Task requirements —
Find the line with "Hokkaido และภูมิภาค Tohoku" and the line with "Zarejestruj się" in the entries below; output exactly those two lines, every line between them, and no others.

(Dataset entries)
◆ ◆ ◆ ◆
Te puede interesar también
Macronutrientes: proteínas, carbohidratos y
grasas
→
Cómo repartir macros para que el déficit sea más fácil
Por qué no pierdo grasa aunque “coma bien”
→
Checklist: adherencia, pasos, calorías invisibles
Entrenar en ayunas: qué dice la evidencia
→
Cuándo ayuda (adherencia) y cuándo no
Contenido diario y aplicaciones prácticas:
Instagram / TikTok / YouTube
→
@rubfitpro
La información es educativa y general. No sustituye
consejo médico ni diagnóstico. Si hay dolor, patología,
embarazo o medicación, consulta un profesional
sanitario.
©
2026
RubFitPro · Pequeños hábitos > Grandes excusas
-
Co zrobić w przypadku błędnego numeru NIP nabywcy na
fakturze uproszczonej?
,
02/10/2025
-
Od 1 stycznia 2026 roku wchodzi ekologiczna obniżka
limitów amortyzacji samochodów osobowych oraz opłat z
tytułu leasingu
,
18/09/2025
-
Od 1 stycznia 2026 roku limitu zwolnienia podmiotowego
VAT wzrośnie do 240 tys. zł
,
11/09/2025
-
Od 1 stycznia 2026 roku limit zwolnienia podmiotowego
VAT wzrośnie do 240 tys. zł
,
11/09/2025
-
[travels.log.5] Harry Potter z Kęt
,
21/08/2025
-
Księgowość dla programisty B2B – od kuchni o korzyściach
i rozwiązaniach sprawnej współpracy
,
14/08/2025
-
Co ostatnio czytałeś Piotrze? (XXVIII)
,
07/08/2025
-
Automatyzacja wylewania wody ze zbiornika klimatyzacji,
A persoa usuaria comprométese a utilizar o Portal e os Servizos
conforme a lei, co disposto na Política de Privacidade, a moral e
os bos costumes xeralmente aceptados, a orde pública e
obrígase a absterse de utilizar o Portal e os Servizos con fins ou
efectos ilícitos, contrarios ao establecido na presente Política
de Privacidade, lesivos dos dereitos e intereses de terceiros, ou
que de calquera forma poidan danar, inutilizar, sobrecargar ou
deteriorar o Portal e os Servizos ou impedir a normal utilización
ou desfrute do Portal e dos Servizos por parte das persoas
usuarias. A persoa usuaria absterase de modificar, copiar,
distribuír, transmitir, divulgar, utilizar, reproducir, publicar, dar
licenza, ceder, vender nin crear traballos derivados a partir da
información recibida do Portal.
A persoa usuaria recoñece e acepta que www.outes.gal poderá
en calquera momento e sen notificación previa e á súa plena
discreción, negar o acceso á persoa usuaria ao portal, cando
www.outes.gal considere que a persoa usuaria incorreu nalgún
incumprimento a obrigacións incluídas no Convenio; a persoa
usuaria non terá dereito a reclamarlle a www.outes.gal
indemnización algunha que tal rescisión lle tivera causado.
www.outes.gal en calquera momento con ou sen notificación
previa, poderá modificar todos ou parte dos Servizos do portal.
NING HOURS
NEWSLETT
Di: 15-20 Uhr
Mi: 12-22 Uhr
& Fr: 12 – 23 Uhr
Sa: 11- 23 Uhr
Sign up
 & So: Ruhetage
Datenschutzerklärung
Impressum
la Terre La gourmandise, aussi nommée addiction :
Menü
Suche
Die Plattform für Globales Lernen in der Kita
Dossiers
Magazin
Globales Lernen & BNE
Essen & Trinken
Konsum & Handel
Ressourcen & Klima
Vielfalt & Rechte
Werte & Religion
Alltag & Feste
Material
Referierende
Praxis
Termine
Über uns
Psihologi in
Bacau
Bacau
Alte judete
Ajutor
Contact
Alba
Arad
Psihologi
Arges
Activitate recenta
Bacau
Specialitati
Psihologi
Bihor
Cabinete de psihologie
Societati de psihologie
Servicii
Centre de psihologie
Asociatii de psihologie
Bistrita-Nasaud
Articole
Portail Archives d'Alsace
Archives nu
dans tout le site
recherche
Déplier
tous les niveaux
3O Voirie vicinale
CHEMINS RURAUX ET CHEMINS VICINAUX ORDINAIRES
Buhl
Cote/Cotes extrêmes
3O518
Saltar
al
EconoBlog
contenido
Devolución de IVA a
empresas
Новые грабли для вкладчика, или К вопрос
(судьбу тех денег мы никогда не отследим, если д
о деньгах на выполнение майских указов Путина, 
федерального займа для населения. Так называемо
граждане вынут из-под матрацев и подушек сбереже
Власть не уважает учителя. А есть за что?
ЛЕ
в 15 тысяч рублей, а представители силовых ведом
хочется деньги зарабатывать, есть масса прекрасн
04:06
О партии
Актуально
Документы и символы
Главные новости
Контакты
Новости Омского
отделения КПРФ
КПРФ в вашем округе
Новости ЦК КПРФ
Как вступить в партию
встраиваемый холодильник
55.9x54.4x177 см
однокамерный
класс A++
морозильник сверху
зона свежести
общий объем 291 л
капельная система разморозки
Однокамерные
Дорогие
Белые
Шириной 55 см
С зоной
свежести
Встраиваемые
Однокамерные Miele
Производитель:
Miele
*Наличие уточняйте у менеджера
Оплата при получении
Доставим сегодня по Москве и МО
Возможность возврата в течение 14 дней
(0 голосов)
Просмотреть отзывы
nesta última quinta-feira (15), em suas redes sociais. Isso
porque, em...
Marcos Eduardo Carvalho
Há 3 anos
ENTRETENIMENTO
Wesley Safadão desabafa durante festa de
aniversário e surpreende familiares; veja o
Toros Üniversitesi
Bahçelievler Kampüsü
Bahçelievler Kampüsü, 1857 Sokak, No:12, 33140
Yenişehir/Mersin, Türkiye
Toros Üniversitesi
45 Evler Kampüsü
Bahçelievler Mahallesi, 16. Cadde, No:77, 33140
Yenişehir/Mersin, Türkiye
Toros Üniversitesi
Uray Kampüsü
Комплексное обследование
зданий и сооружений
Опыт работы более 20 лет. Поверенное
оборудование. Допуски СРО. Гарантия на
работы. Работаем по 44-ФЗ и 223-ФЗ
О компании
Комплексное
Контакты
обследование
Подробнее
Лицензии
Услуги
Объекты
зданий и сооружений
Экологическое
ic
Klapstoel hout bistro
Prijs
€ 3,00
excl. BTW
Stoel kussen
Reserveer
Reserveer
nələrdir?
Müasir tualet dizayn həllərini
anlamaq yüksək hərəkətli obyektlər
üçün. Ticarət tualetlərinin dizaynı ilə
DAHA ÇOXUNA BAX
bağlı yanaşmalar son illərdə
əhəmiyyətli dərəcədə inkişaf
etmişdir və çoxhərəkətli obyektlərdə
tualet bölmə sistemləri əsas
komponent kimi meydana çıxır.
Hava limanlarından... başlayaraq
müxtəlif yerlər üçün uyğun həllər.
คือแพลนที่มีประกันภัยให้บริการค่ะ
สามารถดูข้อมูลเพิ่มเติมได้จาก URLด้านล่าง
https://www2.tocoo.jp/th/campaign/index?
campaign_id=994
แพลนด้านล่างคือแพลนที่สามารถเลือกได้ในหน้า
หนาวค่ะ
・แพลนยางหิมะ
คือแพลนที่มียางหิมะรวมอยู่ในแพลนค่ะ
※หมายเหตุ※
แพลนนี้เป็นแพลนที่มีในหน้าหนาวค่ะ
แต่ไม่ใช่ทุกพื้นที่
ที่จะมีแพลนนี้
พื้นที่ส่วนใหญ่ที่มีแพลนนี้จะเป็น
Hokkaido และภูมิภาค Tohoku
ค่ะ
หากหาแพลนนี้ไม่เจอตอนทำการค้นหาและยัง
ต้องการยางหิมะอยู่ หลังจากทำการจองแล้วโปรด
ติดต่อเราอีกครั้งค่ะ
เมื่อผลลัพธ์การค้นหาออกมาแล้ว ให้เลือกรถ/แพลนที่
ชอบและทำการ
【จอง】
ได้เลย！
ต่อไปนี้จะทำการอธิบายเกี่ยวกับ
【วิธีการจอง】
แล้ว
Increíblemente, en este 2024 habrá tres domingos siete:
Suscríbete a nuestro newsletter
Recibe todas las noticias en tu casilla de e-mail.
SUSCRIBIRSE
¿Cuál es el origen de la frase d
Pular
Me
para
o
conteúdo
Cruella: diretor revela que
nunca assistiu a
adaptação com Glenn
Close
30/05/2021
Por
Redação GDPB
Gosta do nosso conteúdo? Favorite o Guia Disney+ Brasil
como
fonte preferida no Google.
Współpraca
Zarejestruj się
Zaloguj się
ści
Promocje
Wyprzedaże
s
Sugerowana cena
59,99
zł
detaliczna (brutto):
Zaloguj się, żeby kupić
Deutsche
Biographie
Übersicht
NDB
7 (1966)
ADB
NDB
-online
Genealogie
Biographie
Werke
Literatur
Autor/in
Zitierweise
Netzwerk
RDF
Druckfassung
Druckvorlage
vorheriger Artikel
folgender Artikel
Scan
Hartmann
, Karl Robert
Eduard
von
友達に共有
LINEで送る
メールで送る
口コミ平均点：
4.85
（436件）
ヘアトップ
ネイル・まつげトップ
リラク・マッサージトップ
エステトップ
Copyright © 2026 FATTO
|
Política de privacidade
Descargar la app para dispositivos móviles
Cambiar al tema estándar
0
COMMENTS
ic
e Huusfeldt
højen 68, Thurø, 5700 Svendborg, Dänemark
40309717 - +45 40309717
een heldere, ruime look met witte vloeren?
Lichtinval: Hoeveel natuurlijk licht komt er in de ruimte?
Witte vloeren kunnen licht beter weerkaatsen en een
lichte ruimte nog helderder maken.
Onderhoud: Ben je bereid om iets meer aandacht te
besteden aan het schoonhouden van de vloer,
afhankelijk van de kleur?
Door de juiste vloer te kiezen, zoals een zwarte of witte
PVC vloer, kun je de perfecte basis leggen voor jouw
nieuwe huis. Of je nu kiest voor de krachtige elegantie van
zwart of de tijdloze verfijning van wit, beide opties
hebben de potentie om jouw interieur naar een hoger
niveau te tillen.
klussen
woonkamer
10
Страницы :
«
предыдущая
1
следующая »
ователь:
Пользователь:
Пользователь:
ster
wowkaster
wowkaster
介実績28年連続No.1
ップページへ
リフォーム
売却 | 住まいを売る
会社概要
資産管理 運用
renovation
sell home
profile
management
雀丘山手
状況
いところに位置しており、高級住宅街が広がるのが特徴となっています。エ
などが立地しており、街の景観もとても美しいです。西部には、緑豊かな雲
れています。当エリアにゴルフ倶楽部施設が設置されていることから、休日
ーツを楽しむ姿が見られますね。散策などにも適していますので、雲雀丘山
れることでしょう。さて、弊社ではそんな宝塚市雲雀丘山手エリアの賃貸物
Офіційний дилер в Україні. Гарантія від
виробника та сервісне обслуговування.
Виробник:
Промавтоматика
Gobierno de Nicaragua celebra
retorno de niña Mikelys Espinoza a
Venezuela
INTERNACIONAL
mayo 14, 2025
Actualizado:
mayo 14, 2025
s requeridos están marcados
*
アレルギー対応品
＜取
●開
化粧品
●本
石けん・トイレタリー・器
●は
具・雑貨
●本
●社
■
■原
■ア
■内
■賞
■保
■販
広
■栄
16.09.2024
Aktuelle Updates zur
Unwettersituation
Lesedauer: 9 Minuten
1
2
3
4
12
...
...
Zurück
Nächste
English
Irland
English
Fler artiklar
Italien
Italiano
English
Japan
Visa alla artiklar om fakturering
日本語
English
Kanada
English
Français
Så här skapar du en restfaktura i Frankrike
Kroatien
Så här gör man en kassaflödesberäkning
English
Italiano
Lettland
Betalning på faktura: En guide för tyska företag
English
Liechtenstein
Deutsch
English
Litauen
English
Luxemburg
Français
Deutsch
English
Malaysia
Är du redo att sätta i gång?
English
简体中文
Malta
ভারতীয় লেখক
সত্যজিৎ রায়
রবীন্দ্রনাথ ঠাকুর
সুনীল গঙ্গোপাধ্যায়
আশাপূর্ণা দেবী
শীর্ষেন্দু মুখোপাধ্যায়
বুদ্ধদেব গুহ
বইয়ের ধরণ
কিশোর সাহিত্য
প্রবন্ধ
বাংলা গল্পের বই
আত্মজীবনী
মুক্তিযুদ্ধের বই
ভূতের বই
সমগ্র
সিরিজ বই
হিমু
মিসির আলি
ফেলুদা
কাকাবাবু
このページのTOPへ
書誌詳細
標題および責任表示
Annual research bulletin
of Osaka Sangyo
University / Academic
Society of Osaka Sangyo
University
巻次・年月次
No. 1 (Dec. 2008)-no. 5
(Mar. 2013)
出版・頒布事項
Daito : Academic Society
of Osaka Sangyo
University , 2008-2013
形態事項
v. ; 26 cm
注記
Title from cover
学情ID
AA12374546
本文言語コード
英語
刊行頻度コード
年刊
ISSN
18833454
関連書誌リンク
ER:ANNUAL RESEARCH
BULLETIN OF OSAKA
◆ ◆ ◆ ◆
Written response —
Hokkaido และภูมิภาค Tohoku
ค่ะ
หากหาแพลนนี้ไม่เจอตอนทำการค้นหาและยัง
ต้องการยางหิมะอยู่ หลังจากทำการจองแล้วโปรด
ติดต่อเราอีกครั้งค่ะ
เมื่อผลลัพธ์การค้นหาออกมาแล้ว ให้เลือกรถ/แพลนที่
ชอบและทำการ
【จอง】
ได้เลย！
ต่อไปนี้จะทำการอธิบายเกี่ยวกับ
【วิธีการจอง】
แล้ว
Increíblemente, en este 2024 habrá tres domingos siete:
Suscríbete a nuestro newsletter
Recibe todas las noticias en tu casilla de e-mail.
SUSCRIBIRSE
¿Cuál es el origen de la frase d
Pular
Me
para
o
conteúdo
Cruella: diretor revela que
nunca assistiu a
adaptação com Glenn
Close
30/05/2021
Por
Redação GDPB
Gosta do nosso conteúdo? Favorite o Guia Disney+ Brasil
como
fonte preferida no Google.
Współpraca
Zarejestruj się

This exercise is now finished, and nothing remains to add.